Newman soon tried his hand at portrait painting, but his clients repeatedly rejected his work. In 1846 he wrote to the famous artist, Asher B. Durand, requesting acceptance as a student. In his letter, he stated that he had abandoned portraiture and decided to “cast in another stream.” Durand refused to accept him, but in 1849 the American Art Union in New York purchased his Music at the Shop-Board. The following year, he spent five months studying with Thomas Couture in Paris. Four years later, he was back in France, where William Morris Hunt introduced him to the Barbizon School.
In 1858 Newman opened a studio in his Clarksville home and accepted commissions for full-length portraits. During this period, he executed pendant portraits of William Wallace Warfield and son and of Adelia Boisseau Warfield and daughter. These are Newman's only known oil portraits.
Newman served in the Confederate army twice during the Civil War. In 1861 he was elected a lieutenant of artillery but resigned after a dispute with his commanding officer. In 1864 he was conscripted and assigned to Company G of the Fifteenth Virginia Regiment.
Newman probably lived in New York immediately after the war, but in 1872 he had a studio on Union Street in Nashville next door to the studio of George Dury. The two artists attempted to establish an Academy of Fine Arts, but they apparently failed. The 1873 Nashville City Directory listed Newman as a portrait painter, but he also offered classes at his studio and in one of the public schools. Newman's mother died that year, and the artist moved to New York, returning to Tennessee only once.
In New York, Newman abandoned portraiture and focused on small figurative paintings of allegorical, religious, mythological, and obscure objects, such as madonnas, sapphos, nymphs, and fortune tellers.
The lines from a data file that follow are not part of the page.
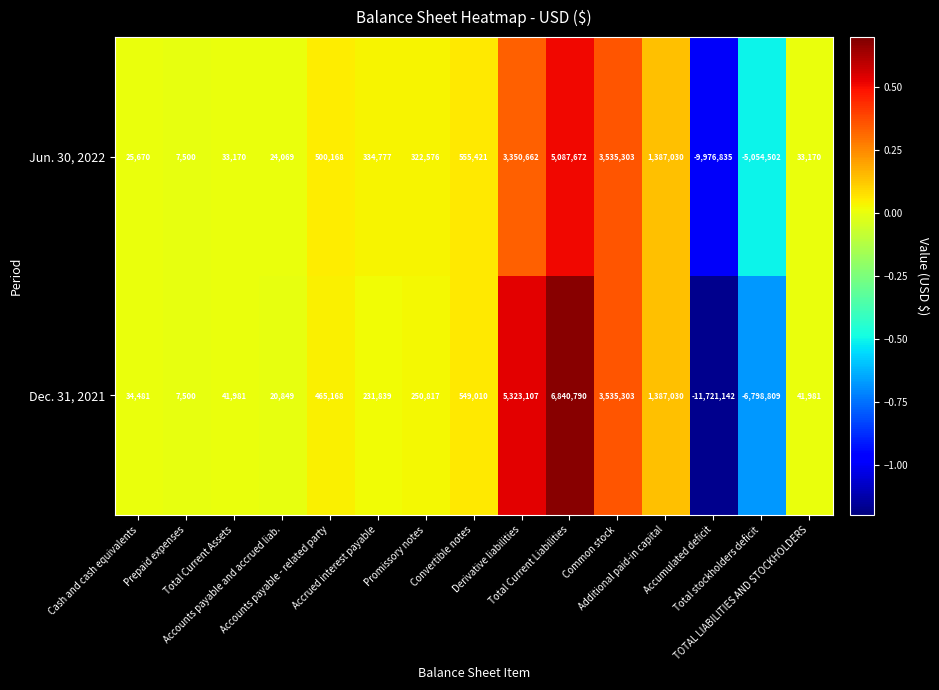

Rank the series at TOTAL LIABILITIES AND STOCKHOLDERS from highest to lowest value.

Dec. 31, 2021, Jun. 30, 2022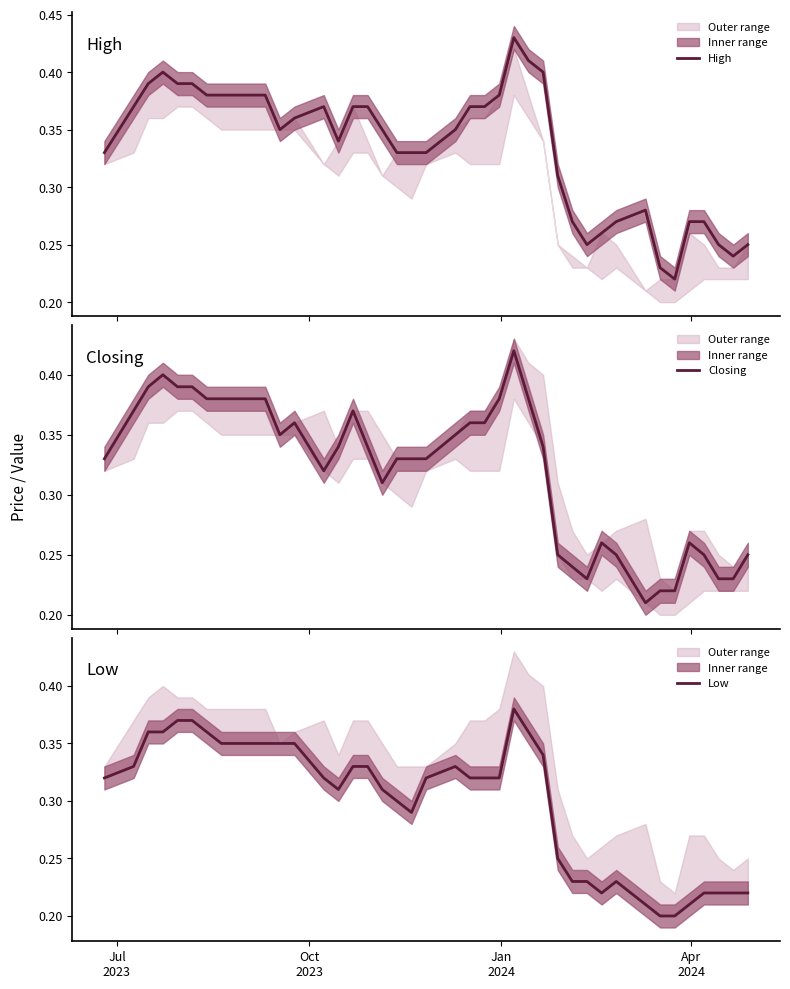

How many lines are shown in the chart?

3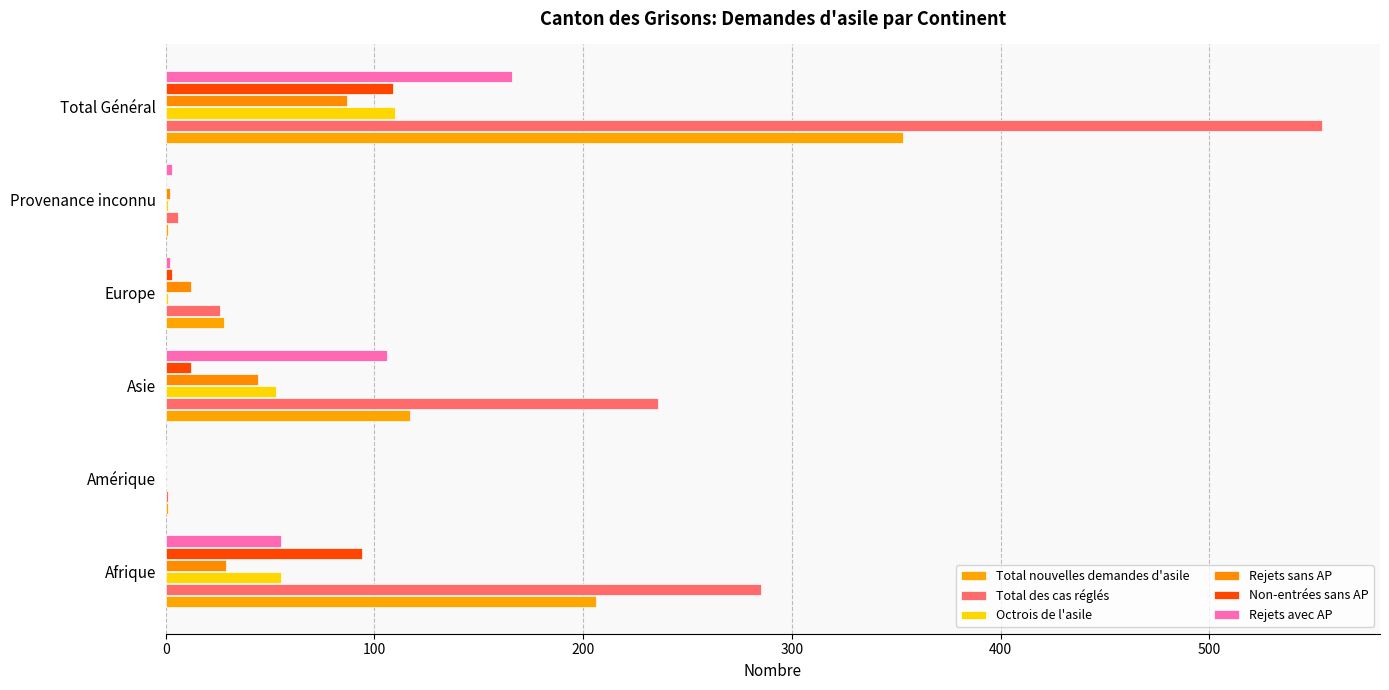

Count the number of data series in this chart.

6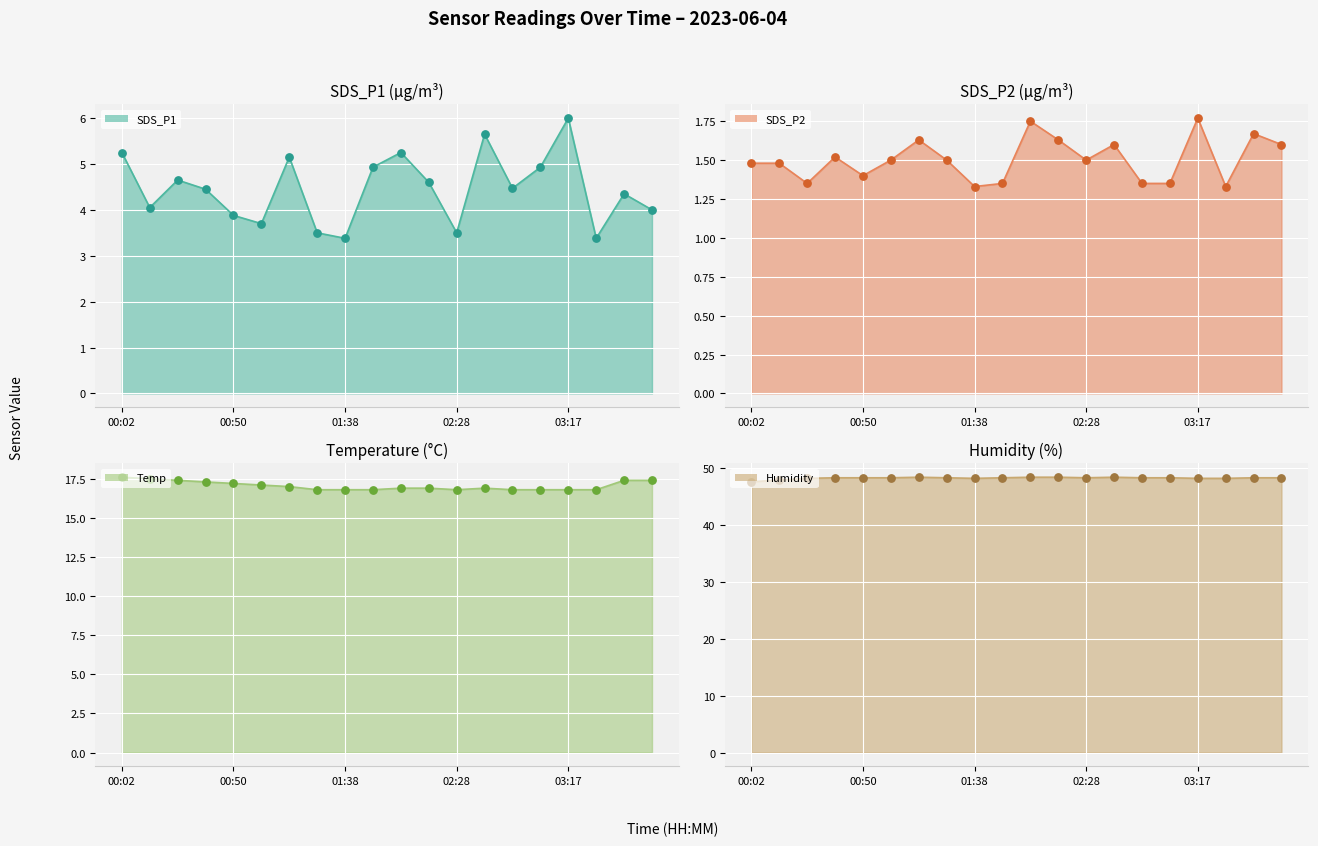

Which series reaches the maximum Y coordinate?

Humidity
He adopted a highly individualistic style that was identified with no school. Though little appreciated in his own day, it was this work that provided him with his present fame.
In 1886 his Little Red Riding Hood was exhibited at the National Academy of Design. In 1894 he had a one-man show at Knoedler's in New York and partially repeated at the Museum of Fine Arts in Boston. In 1900 his Christ Stilling the Tempest was shown at the Paris International Exposition. On March 31, 1912, Newman died of gas asphyxiation in his New York apartment.
The Brooklyn Museum acquired the first collection of Newman's work in 1914. Major exhibitions of his work were held in New York in 1924, 1935, 1939, and 1961; in Richmond in 1942; and in Washington, D.C., and Nashville in 1975.